All raw ingredients display their base stats. Seal in the current system is agi and dex aligned, so we'll go something along those lines. You'd see something like:
Seal meat: 5 Agi1, 3 Dex1
Recipes would have stat affinities, as well as their base stats. So lets say meat-in-jelly has 90% agi affinity, but 0% dex affinity. That is to say, 90% of ingredients agi base stats are added to the food, but dex is ignored.
Meat-in-jelly: Base FEPS + (Seal: 5 agi1*90%agi affinity) + (Seal: 3 dex1*0% dex affinity) = Base Feps + 4.5ag1 + 0dex1
Spices would have predictable effects, and explain them. In the current system chives takes from other affinities, and adds to agility. It just does it unpredictably.
Chives: Increases agi affinity of recipe by 50%, reduces all other affinities by 10%
All of this impacts the base recipe so to speak, quality does its normal thing and multiplies the result with the normal quality formula.
This is for people who are programming the system, or like number crunching. But what does a naive player see when they look at the system without math? Seal has high agi and some dex. Meat in jelly has a high agi value. Chives adds agi to recipes it's in. Meat in jelly with seal and chives will be a good agility food.
The system becomes predictable, intuitive (whether or not you know the exact formulas), it's easily self documented within food tooltips. It's kind of like phylosofishing, even if I weirdly enjoyed it the system is too arcane for the average player at this point and it needs to be simplified (somehow).

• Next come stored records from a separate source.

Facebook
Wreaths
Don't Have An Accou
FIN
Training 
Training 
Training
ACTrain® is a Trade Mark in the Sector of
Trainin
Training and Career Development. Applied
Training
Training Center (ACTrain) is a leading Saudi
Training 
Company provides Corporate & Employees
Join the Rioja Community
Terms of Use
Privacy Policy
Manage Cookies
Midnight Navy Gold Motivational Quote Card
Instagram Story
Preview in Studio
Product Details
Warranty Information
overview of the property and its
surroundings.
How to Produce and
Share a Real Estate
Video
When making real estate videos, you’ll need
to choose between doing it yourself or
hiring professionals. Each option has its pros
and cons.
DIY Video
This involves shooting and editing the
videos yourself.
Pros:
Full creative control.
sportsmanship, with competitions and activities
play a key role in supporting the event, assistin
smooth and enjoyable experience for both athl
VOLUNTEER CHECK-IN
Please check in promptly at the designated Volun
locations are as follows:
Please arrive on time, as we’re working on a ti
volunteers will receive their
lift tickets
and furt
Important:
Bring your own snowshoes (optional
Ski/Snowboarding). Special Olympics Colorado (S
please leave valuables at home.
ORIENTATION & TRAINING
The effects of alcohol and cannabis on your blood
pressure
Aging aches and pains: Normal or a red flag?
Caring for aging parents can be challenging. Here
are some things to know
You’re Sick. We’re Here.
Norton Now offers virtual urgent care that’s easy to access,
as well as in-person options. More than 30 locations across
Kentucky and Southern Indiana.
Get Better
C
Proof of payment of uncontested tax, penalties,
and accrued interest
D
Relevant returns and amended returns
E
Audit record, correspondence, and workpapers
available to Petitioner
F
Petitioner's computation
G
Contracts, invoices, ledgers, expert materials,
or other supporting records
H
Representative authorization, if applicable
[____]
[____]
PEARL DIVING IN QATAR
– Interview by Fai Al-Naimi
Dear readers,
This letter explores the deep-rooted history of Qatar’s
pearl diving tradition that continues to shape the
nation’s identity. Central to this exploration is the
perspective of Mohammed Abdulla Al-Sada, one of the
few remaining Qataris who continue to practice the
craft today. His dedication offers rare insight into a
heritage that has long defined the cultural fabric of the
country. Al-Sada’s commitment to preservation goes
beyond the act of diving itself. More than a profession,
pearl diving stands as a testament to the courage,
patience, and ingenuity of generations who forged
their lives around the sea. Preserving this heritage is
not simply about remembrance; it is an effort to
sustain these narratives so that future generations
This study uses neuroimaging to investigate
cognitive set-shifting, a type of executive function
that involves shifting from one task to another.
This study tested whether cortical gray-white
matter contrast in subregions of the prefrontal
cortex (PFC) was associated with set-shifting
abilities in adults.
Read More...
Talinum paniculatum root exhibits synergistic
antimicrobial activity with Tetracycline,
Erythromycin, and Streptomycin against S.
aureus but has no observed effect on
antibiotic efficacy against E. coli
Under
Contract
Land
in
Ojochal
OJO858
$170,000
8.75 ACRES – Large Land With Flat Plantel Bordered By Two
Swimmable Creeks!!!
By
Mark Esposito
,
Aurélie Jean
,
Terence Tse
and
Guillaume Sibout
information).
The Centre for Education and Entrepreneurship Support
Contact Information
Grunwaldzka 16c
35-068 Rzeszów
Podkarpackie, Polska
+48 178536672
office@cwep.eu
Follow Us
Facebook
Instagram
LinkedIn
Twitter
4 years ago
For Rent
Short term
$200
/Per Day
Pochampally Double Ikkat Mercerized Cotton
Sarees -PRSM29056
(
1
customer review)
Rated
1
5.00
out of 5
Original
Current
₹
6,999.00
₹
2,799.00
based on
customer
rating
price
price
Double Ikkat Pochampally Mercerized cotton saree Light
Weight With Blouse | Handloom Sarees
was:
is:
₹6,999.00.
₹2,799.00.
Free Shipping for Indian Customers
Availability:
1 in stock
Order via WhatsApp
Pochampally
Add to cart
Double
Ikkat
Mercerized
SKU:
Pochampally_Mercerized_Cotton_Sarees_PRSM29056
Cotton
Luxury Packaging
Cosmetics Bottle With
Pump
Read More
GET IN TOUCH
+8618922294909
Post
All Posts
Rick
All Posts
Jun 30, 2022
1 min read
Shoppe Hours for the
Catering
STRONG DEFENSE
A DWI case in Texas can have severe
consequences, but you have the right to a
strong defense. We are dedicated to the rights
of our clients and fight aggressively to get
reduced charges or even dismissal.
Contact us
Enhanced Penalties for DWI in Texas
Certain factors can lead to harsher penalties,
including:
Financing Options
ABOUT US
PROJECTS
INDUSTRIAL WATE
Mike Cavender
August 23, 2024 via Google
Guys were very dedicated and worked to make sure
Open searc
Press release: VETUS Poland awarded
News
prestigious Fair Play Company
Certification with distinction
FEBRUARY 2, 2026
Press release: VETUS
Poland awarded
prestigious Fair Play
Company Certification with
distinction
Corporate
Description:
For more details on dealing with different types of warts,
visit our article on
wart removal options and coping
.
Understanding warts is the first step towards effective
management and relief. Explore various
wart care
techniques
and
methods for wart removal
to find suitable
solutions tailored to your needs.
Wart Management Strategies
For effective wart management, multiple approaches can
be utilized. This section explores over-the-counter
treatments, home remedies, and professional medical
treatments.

I also think it's important that the current system be reigned in. Some foods giving a base of literally 100+ FEPs is not ok. Whales, pork testicles, troll are pretty bad offenders right now (pork itself being too good, while other domestic meats being too mediocre is there too imo) of being power creeped crazily. A rework of the cooking system would let this situation get under control again.